1. In this way there is a difference between the Long Commentary and the Short Commentary. In the Short Commentary Ibn Ezra describes the way of the sages of Israel in the Christian lands, whose interpretations are nothing but a copy of the Midrash of the Sages on the verses. Ibn Ezra argues that such interpretations are unnecessary – he who wishes to study the words of the Sages can simply open the Midrashim of the Sages. Nevertheless, this way is close to the point and is the truest until now. And in his words:
And after the Midrashim are found in the books of the ancients, why should these latter ones trouble us to write them again?
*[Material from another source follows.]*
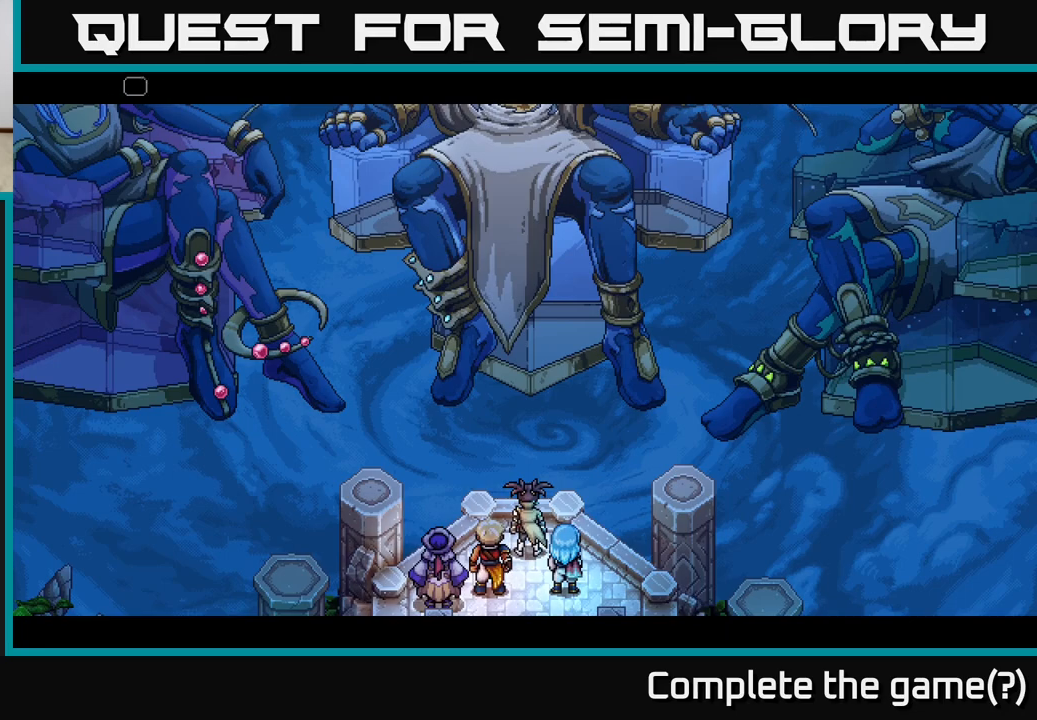
{"buttons": [], "left_stick": "center", "right_stick": "center", "events": []}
In the Long Commentary, Ibn Ezra brings in this way the Sages themselves. This way is sometimes at the point and sometimes around it, but the deviation from the point is intentional, in order to interpret the verse with necessary homiletical interpretations.
1. This way is the way of Ibn Ezra and according to him it is the point itself. According to this way, one must examine well the "grammar of every word" and interpret it according to its place in the commentary and according to the other times this word appears in the Bible, while disregarding homiletical interpretations that are not according to the plain meaning, except in matters of law, in which one must follow the "transmitters" – that is, the Sages, whose tradition is true. In his words:
From Him alone I fear, and I will not show favoritism in the Torah, and I will search well the grammar of every word with all my might, and afterwards I will interpret it according to what my hand can reach, and every word that you seek – in the interpretation of the first word you will find it...

==Commentaries on His Commentary==
On his commentary on the Torah many dozens of commentaries were written because of its style which is difficult to understand, its writing full of hints, and its important status. Among these commentaries can be counted:
- "Tzafnat Paneach" (Ohel Yosef) by Rabbi Joseph Tov Elem the Spaniard.
- The commentary "Mekor Chaim" by Rabbi Samuel ibn Seneh Zarza.
- The commentary "Even Ha-Ezer" by Rabbi Judah ben Shakhnin.
- The commentary "Otzar Nechmad" by Rabbi Moses Hagoleh of Kiev (the second).
- "Maamar Yom Tov", by the author of the Tosafot Yom Tov.
- "Mechokkei Yehuda" by Rabbi Yehuda Leib Krinsky, Vilna 1907–1928.
- "Be’er Yitzchak" by Rabbi Yitzchak Sheres, Livorno 1864.
- "Ezrah Le-havin" by Rabbi Yitzchak Meller, Berdichev 1897.
- A commentary by Asher Weiser in his edition of Ibn Ezra's commentary on the Torah, published by Mossad Harav Kook (also appears in the Chumash Torat Chaim by the publisher).
- "Avi Ezri" by Rabbi Shlomo HaKohen of Lissa – in this commentary there appears a claim that certain matters in Ibn Ezra's commentary were not written by him at all: "Therefore I believed the words of many and also complete ones who declared about several matters written in the book that they are not from his mouth, but strangers came and desecrated it, and mistaken students wrote in his name in order to profane his holy name... for all the intention of the scoffers is to show falsehood about a good man in order that their words be believed among the masses, for the words of the Rabbi are full of fear and of wisdom and moral teaching.".
- "Commentary on Ibn Ezra" by Rabbi Shlomo Neter.
- "Daat Ezra" by Nehemia Sheinfeld, published by Mossad Harav Kook. The commentary is comprehensive and written in a readable style and in contemporary Hebrew. On the margins of the page were brought the methods of the early authorities who agree or disagree with Ibn Ezra. Also were brought places in which his words stand in contradiction to the Midrashim of the Sages and the decided law.
- "Ahavat Kedumim" by Rabbi Eliyahu Cohen Ilovitzky. The commentary includes studies and explanations on Ibn Ezra's commentary on the Torah, as well as a book of entries and rules of exegesis of Ibn Ezra in his commentary on the Torah. Beit Shemesh, 2016.